Allow to cool in refrigerator ~30-45 min, or until it begins to stabilize. This gives the gelatin time to set, so that your filling can withstand the weight of a cake layer without oozing out the sides of the cake.
Raspberry Syrup Recipe (to soak the cake layers with)1 cup raspberry juice, divided into 1/2 cups (reserved from drained frozen raspberries)
1/2 cup sugar
1/3 cup seedless raspberry jam
optional: 3 Tbsp chocolate syrup
Add 1/2 cup sugar to 1/2 cup raspberry juice, and boil on stove top until sugar is dissolved.
Once sugar is dissolved, reduce heat and carefully add jam, stirring just until dissolved.
Remove from heat, let cool.
Add remaining 1/2 cup uncooked raspberry juice (Note: I think that adding the last 1/2 cup of raspberry juice at the end, rather than cooking it with the sugar, helps preserve some of the fresh raspberry flavor, as some flavor compounds are destroyed by heat).

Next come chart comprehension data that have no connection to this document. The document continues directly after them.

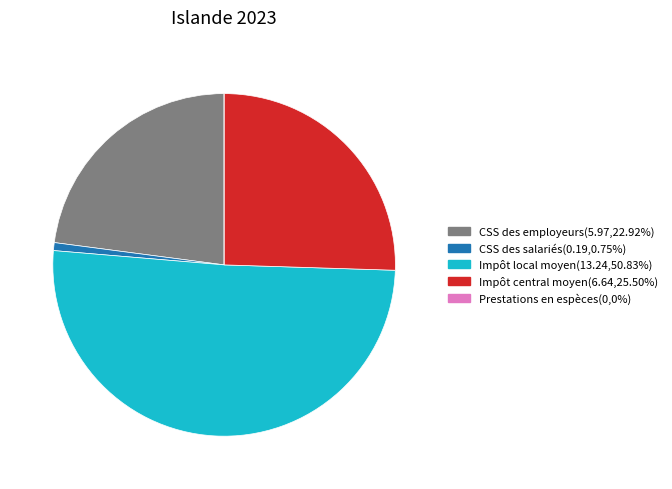

Does Impôt local moyen represent more than half of the total?

Yes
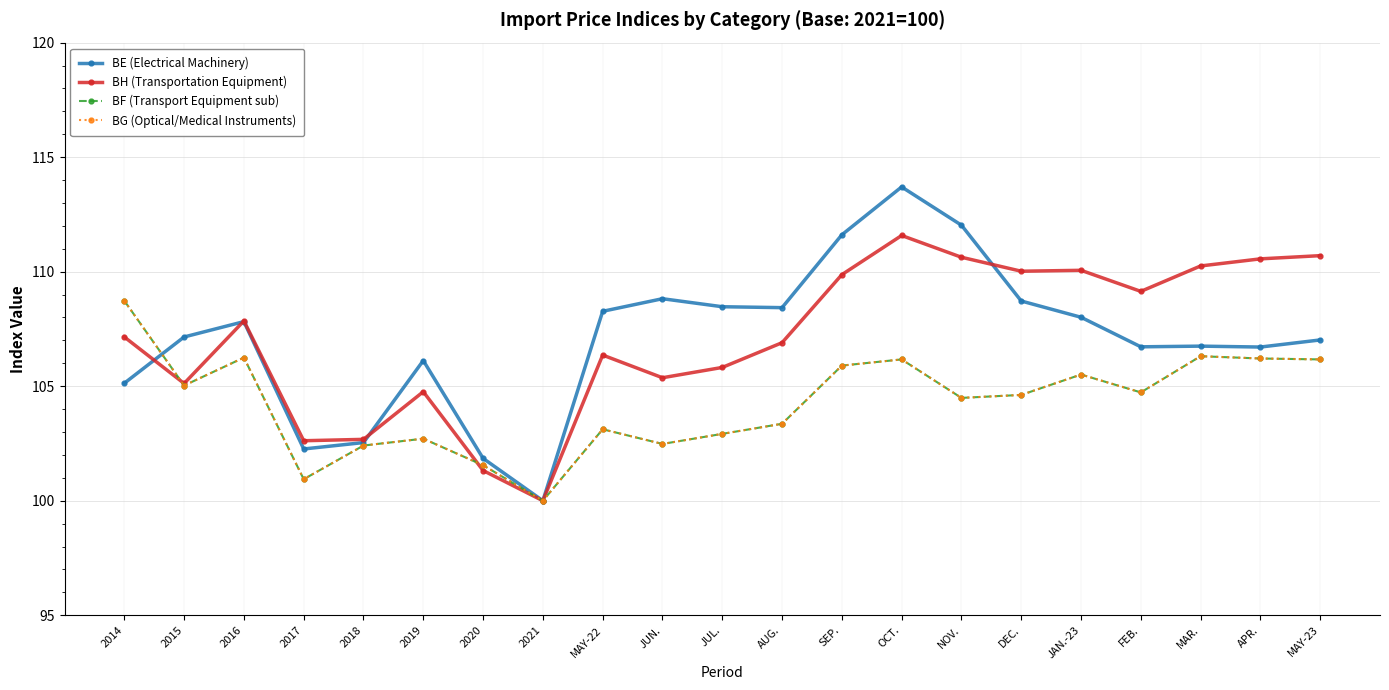

At which category is the sum across all series the highest?

OCT.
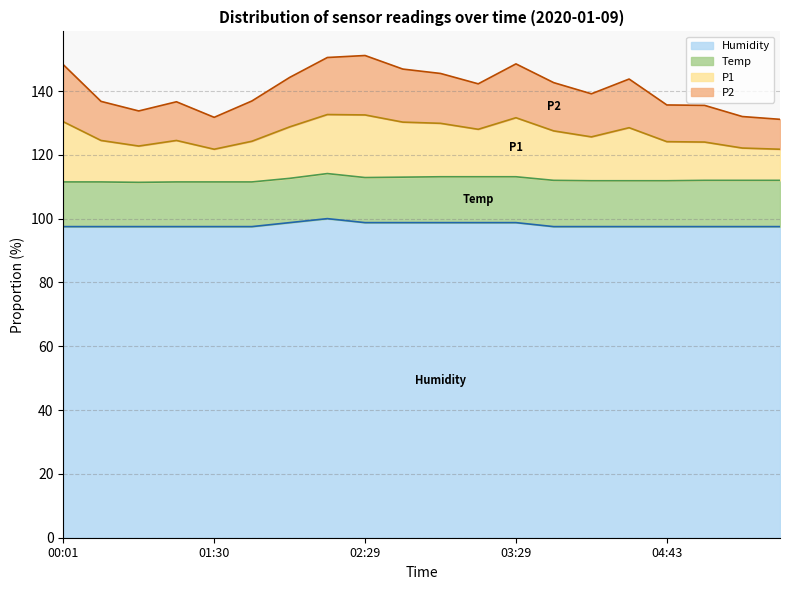

Between 02:00 and 04:43, which series saw the biggest shift?

P1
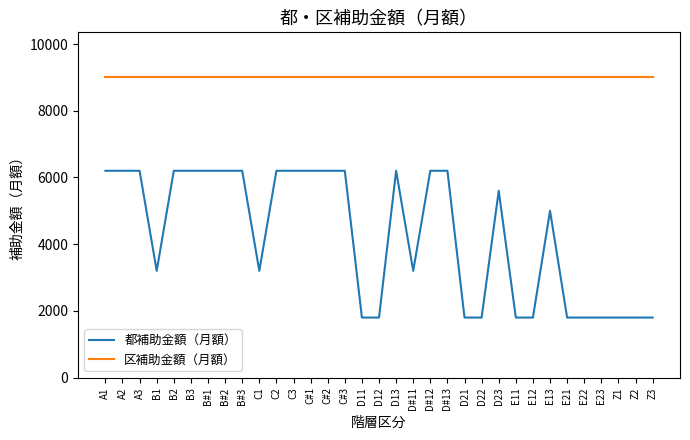

Is it true that 区補助金額（月額） equals 4681 at C#3?

False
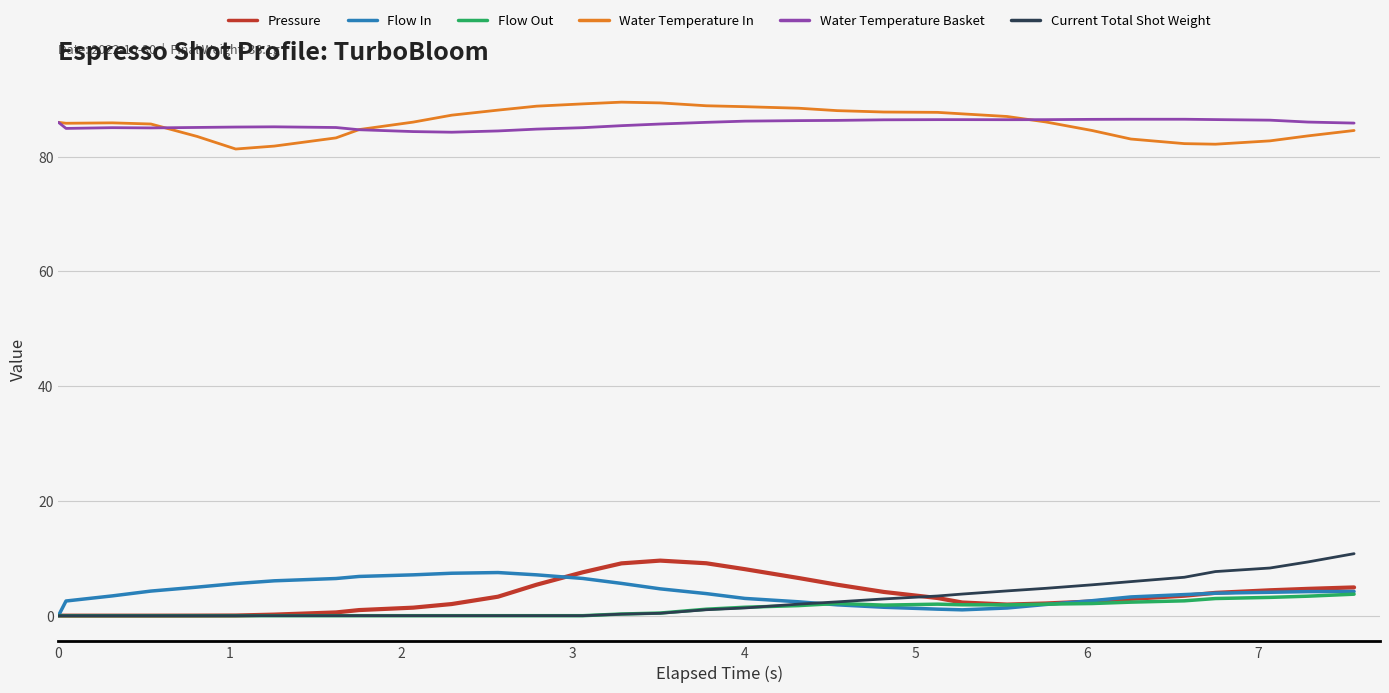

True or false: Water Temperature Basket and Pressure intersect in this chart.

False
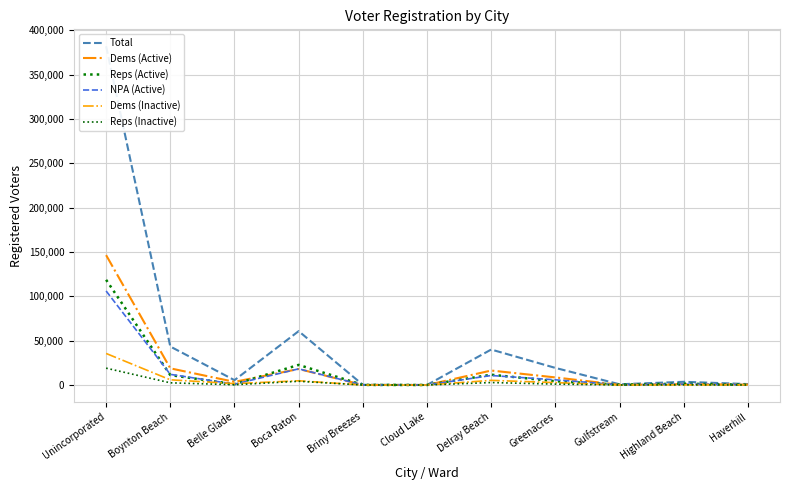

What is the difference between the maximum and minimum values in the Dems (Active) series?

146425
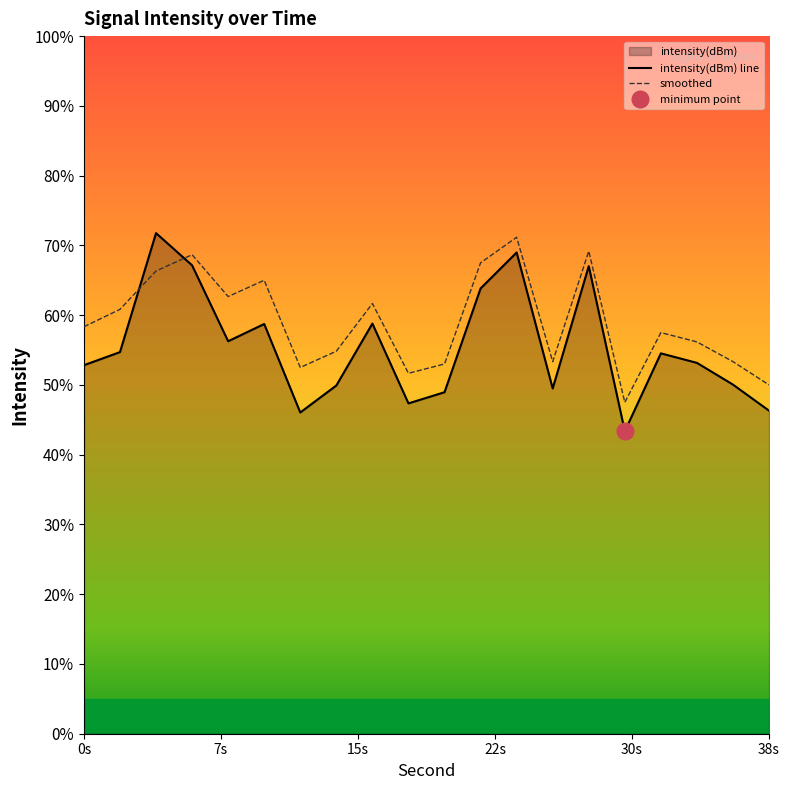

Which series has the largest range (max minus min)?

intensity(dBm) line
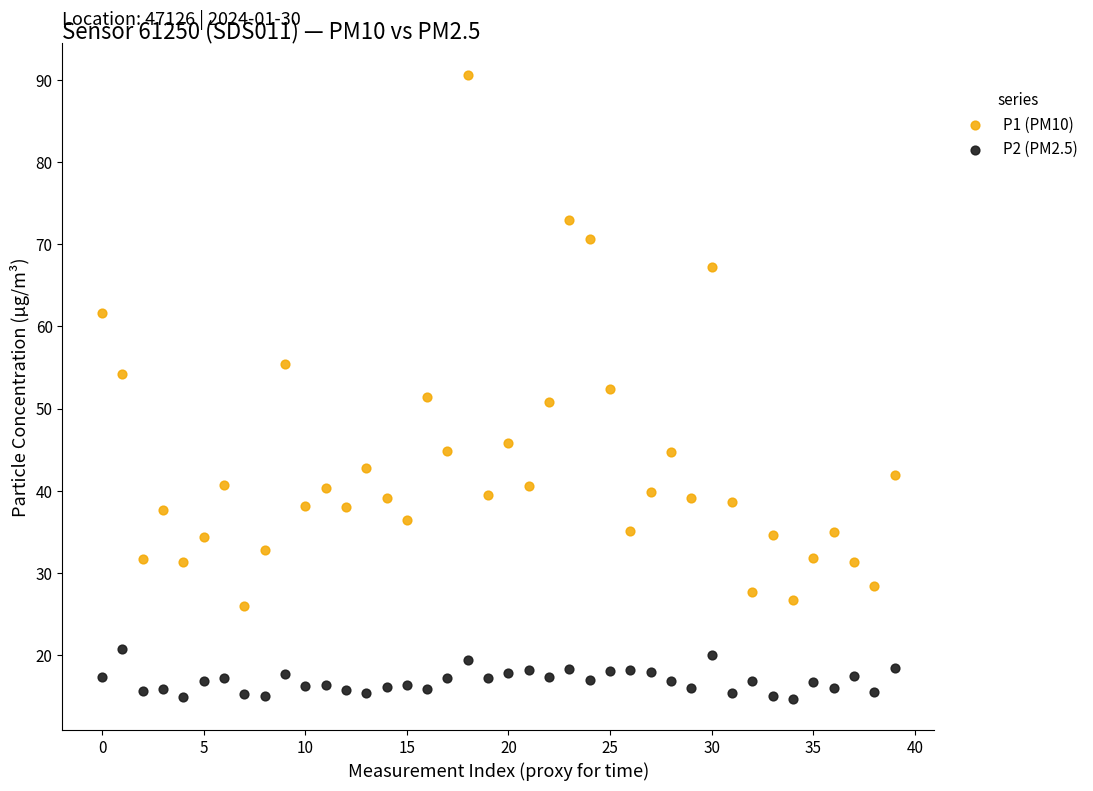

Which series has the largest Y range (max minus min)?

P1 (PM10)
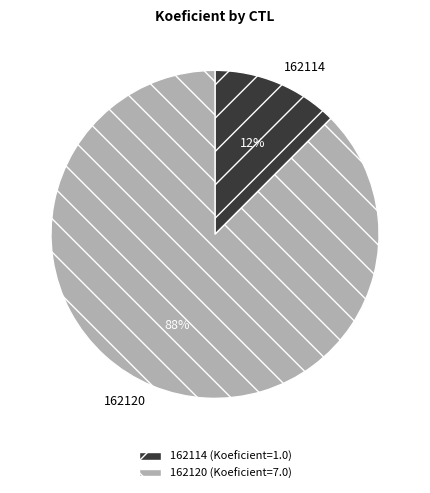

Which slice is the largest?

162120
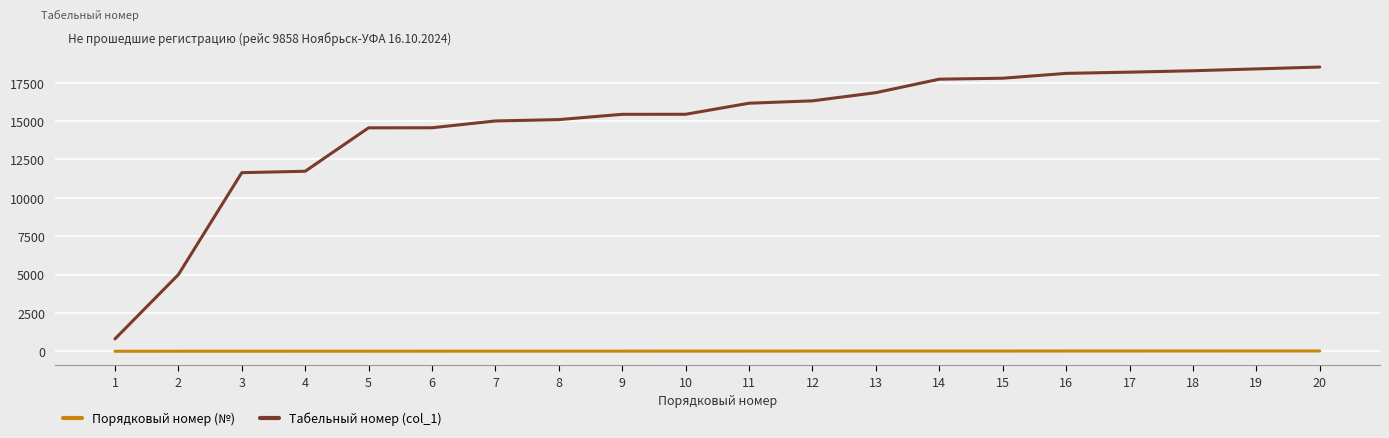

What is the difference between the maximum and minimum values in the Табельный номер (col_1) series?

17718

Add chocolate syrup to mixture if desired
Chocolate Raspberry Mousse Cake AssemblyLet the cake layers cool. If they came out crowned, remove a thin slice off the top to level them (cut through carefully using cake leveler, large kitchen knife, or my preferred method: dental floss). Leveling the cakes also helps them absorb the raspberry syrup by exposing the inner crumb.
Put first layer on your cake plate. Drizzle evenly with up to 1/3 cup raspberry syrup. Spread with raspberry mousse (1/2 inch to 1 inch layer) that has already cooled in refrigerator for about 30 min. Put the cake assembly in fridge for another 30 min or longer to let the mousse stabilize more before placing second cake layer on top.
Add the second cake layer and drizzle it with 1/4 to 1/3 cup raspberry syrup. Pour and spread the chocolate ganache across the top and sides of the cake. Garnish top with 19 fresh raspberries (16 raspberries around edge, three in middle).
And, you're done! Yum! I hope you like this raspberry mousse chocolate cake!